Bug #71656	Lack of 'combined characters' support in collations should be documented
Submitted:	10 Feb 2014 12:06	Modified:	11 Feb 2014 15:53
Reporter:	Peter Laursen (Basic Quality Contributor)	Email Updates:
Status:	Closed	Impact on me:	None
Category:	MySQL Server: Documentation	Severity:	S3 (Non-critical)
Version:	any	OS:	Any
Assigned to:	Paul DuBois	CPU Architecture:	Any

Description:
This is a follow-up on my report here http://bugs.mysql.com/bug.php?id=71625 (what was again triggered by Daniël van Eeden's reports at http://bugs.mysql.com/bug.php?id=71563 and http://bugs.mysql.com/bug.php?id=71564).

I was asked by Sveta to file a separate report for the documentation request.

As Daniël's report shows the character "ë" maybe be represented as both HEX "C3AB" (a single utf8 character including the accent) and HEX "65CC88" (a 'combined character' with an unaccented character and an accent specified sequentally).

I found some Wikipedia links.

http://en.wikipedia.org/wiki/Combining_character
"This leads to a requirement to perform Unicode normalization before comparing two Unicode strings and to carefully design encoding converters to correctly map all of the valid ways to represent a character in Unicode to a legacy encoding to avoid data loss."

http://en.wikipedia.org/wiki/Unicode_normalization
"Therefore, those sequences should be displayed in the same manner, should be treated in the same way by applications such as alphabetizing names or searching, and may be substituted for each other."

.. however this does not happen in MySQL. "ë" may be <> "ë" if originally specified with different HEX-patters by clients. And also the char_length() will return different (1 and 2 respectively with this example) as will the metadata sent from the server upon mysql_real_query(). This may cause indentation issues in clients and similar (at best). And it can all be very confusing as *data* display the same.

As far as I can understand this happens because all collations available currently do not consider the possibility of 'combined characters' for accented characters.

How to repeat:
see above.

Suggested fix:
Docs should (as long as this is still the case) state for unicode collations that 'combined characters' will be considered different from the same character written with a single unicode character in string comparisons. And char_length (from both char_length() function as in metadata of a result set) will also not be the same.

Thank you for the bug report.

Thank you for your bug report. This issue has been addressed in the documentation. The updated documentation will appear on our website shortly, and will be included in the next release of the relevant products.
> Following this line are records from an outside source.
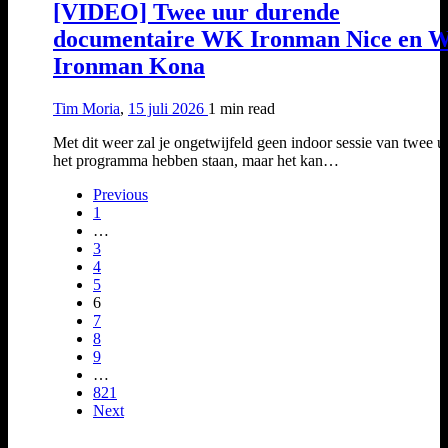
[VIDEO] Twee uur durende
documentaire WK Ironman Nice en 
Ironman Kona
Tim Moria
,
15 juli 2026
1 min
read
Met dit weer zal je ongetwijfeld geen indoor sessie van twee u
het programma hebben staan, maar het kan…
Previous
1
…
3
4
5
6
7
8
9
…
821
Next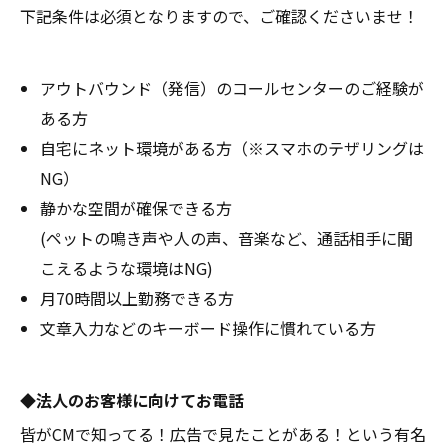
下記条件は必須となりますので、ご確認くださいませ！
アウトバウンド（発信）のコールセンターのご経験が
ある方
自宅にネット環境がある方（※スマホのテザリングは
NG）
静かな空間が確保できる方
(ペットの鳴き声や人の声、音楽など、通話相手に聞
こえるような環境はNG)
月70時間以上勤務できる方
文章入力などのキーボード操作に慣れている方
◆法人のお客様に向けてお電話
皆がCMで知ってる！広告で見たことがある！という有名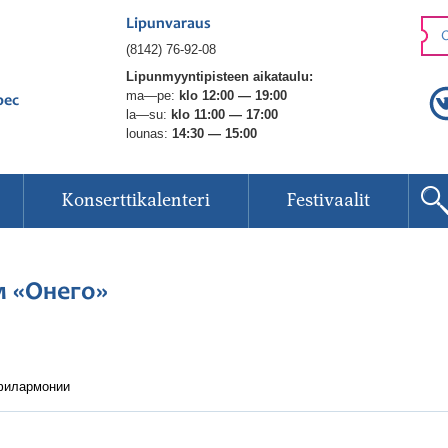
Lipunvaraus
O
(8142) 76-92-08
Lipunmyyntipisteen aikataulu:
ma—pe:
klo 12:00 — 19:00
рес
la—su:
klo 11:00 — 17:00
lounas:
14:30 — 15:00
Konserttikalenteri
Festivaalit
м «Онего»
 филармонии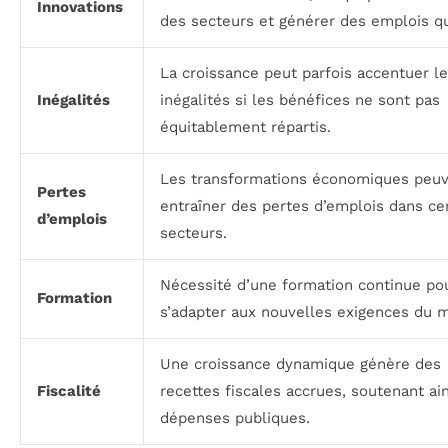
Innovations
des secteurs et générer des emplois qu
La croissance peut parfois accentuer l
Inégalités
inégalités si les bénéfices ne sont pas
équitablement répartis.
Les transformations économiques peu
Pertes
entraîner des pertes d’emplois dans ce
d’emplois
secteurs.
Nécessité d’une formation continue po
Formation
s’adapter aux nouvelles exigences du 
Une croissance dynamique génère des
Fiscalité
recettes fiscales accrues, soutenant ain
dépenses publiques.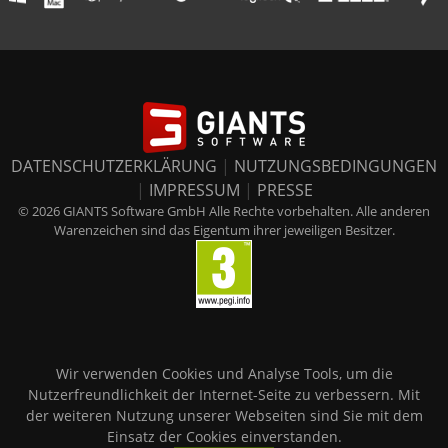
DATENSCHUTZERKLÄRUNG
|
NUTZUNGSBEDINGUNGEN
|
IMPRESSUM
|
PRESSE
© 2026 GIANTS Software GmbH Alle Rechte vorbehalten. Alle anderen
Warenzeichen sind das Eigentum ihrer jeweiligen Besitzer.
Wir verwenden Cookies und Analyse Tools, um die
Nutzerfreundlichkeit der Internet-Seite zu verbessern. Mit
der weiteren Nutzung unserer Webseiten sind Sie mit dem
Einsatz der Cookies einverstanden.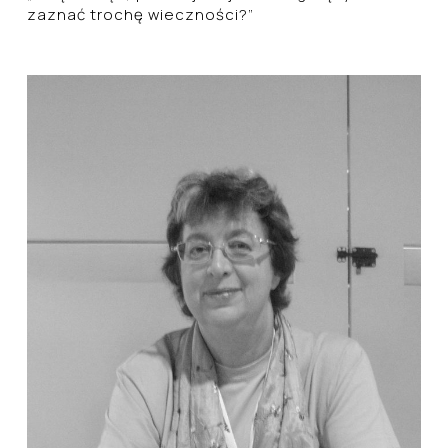
zaznać trochę wieczności?”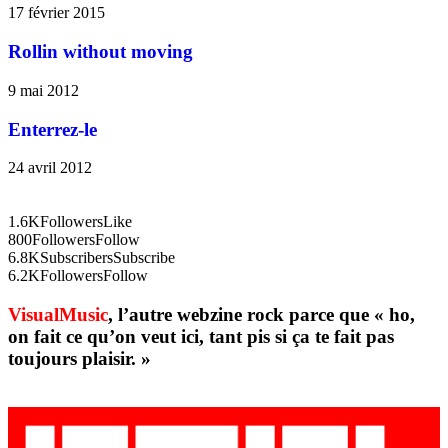
17 février 2015
Rollin without moving
9 mai 2012
Enterrez-le
24 avril 2012
1.6K
Followers
Like
800
Followers
Follow
6.8K
Subscribers
Subscribe
6.2K
Followers
Follow
VisualMusic
, l’autre webzine rock parce que « ho,
on fait ce qu’on veut ici, tant pis si ça te fait pas
toujours plaisir. »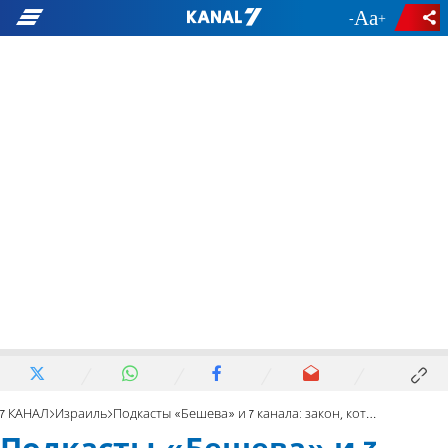
-
+
7 КАНАЛ
Израиль
Подкасты «Бешева» и 7 канала: закон, который потряс страну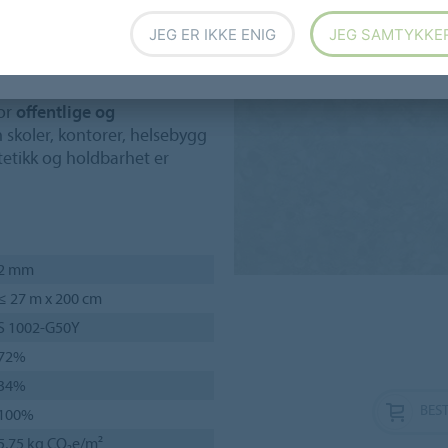
esign
kan du definere soner i
JEG ER IKKE ENIG
JEG SAMTYKKE
tidig skjule smuss og riper.
asser sammen med tre, stein
t et innbydende og balansert
for
offentlige og
 skoler, kontorer, helsebygg
etikk og holdbarhet er
2 mm
≤ 27 m x 200 cm
S 1002-G50Y
72%
34%
BEST
100%
5,75 kg CO₂e/m²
http://dev.mysql.com/doc/refman/5.6/en/charset-unicode-sets.html said:

Also, combining marks are not fully supported. This affects primarily
Vietnamese, Yoruba, and some smaller languages such as Navajo.

I will modify that to:

Also, combining marks are not fully supported. This affects primarily
Vietnamese, Yoruba, and some smaller languages such as Navajo.
A combined character will be considered different from the same
character written with a single unicode character in string
comparisons, and the two characters are considered to have a
different length (for example, as returned by the CHAR_LENGTH()
function or in result set metadata).